What happens if you don’t join to an Authentication Program? Credit or Debit cards that are not affiliated to a security program are exposed to fraud, not affiliation implies that safe transactions cannot be performed in any merchant, and, if any fraudulent operation is performed, the owner of the Card is the one who assumes the risk of the transaction; That is, if I do not join to an authentication program, and someone purchases online with my card, the probability is that my bank does not recognize responsibility for these purchases, so it is important when requesting or applying for a card Credit or debit card to verify if the Bank is affiliated with the authentication programs of the brands.
But what happens if the bank is not affiliated with any authentication program, but uses an RBA process?
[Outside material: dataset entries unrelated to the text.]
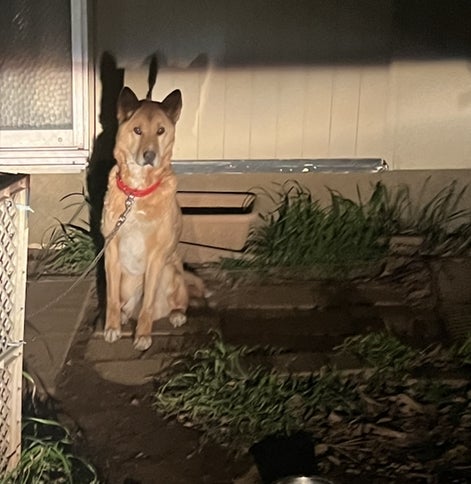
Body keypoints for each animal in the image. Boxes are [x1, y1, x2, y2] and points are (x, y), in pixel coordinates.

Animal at [101, 86, 203, 351]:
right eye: (137, 130)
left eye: (160, 131)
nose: (149, 155)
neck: (136, 193)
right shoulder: (111, 252)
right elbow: (111, 298)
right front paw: (111, 327)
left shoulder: (156, 257)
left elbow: (146, 305)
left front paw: (143, 335)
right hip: (127, 280)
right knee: (125, 305)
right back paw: (124, 316)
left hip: (170, 271)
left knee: (175, 303)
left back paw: (176, 315)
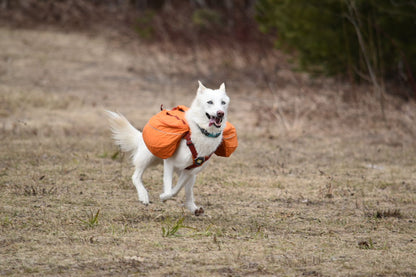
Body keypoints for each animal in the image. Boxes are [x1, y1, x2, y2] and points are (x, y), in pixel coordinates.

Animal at [105, 81, 232, 215]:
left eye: (223, 102)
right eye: (210, 102)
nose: (220, 113)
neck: (202, 131)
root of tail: (141, 136)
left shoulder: (190, 171)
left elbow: (176, 190)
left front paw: (166, 197)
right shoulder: (169, 162)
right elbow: (169, 188)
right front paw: (163, 197)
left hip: (190, 176)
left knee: (188, 193)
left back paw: (193, 208)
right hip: (148, 157)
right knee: (136, 176)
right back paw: (143, 195)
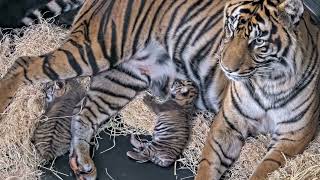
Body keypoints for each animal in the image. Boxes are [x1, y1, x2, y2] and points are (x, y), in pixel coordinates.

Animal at [0, 0, 318, 180]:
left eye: (257, 42)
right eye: (228, 30)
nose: (226, 67)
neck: (269, 81)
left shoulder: (294, 138)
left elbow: (264, 168)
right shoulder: (228, 123)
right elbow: (209, 164)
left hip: (123, 78)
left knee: (83, 114)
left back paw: (83, 164)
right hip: (92, 50)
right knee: (23, 62)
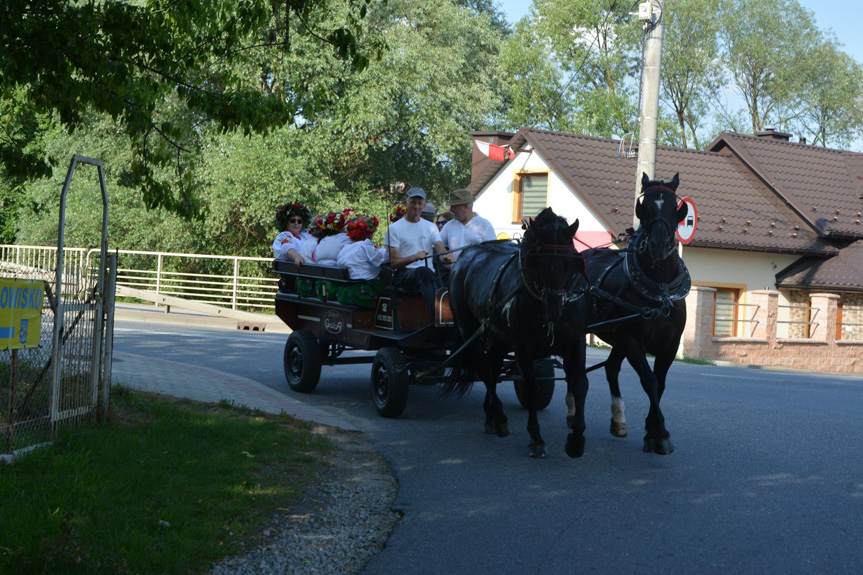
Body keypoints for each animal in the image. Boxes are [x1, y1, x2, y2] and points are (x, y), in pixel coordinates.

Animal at [448, 207, 592, 460]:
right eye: (540, 262)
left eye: (572, 262)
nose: (555, 308)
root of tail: (465, 257)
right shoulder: (523, 345)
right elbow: (531, 387)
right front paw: (536, 438)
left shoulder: (575, 342)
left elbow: (579, 384)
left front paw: (576, 440)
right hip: (470, 330)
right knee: (483, 369)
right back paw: (500, 418)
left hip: (499, 339)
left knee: (493, 368)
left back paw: (491, 416)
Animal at [572, 173, 692, 456]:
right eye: (644, 207)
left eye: (673, 207)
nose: (658, 245)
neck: (660, 289)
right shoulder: (631, 339)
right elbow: (649, 381)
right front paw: (661, 433)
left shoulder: (670, 345)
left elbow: (660, 383)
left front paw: (651, 431)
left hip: (616, 339)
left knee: (611, 368)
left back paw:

Rule Based Authentication (RBA) are programs based on probabilistic algorithms that determine which transactions may pose a high risk to the client, and those that are considered high risk, will be subject to authentication, while those of low risk will be derived to the authorization process. A disadvantage of this model is that the chargebacks that originate are the responsibility of those who are not protected by an authentication program, either the Issuing Bank, the Virtual Commerce or the card owner.
For this reason, it is important to protect our cards with the authentication programs offered by the brands, in order to eliminate online fraud; As a buyer we can demand that the virtual commerce offer the option of secure payments, as well as the issuing bank offer the affiliation to the authentication programs, the executive said.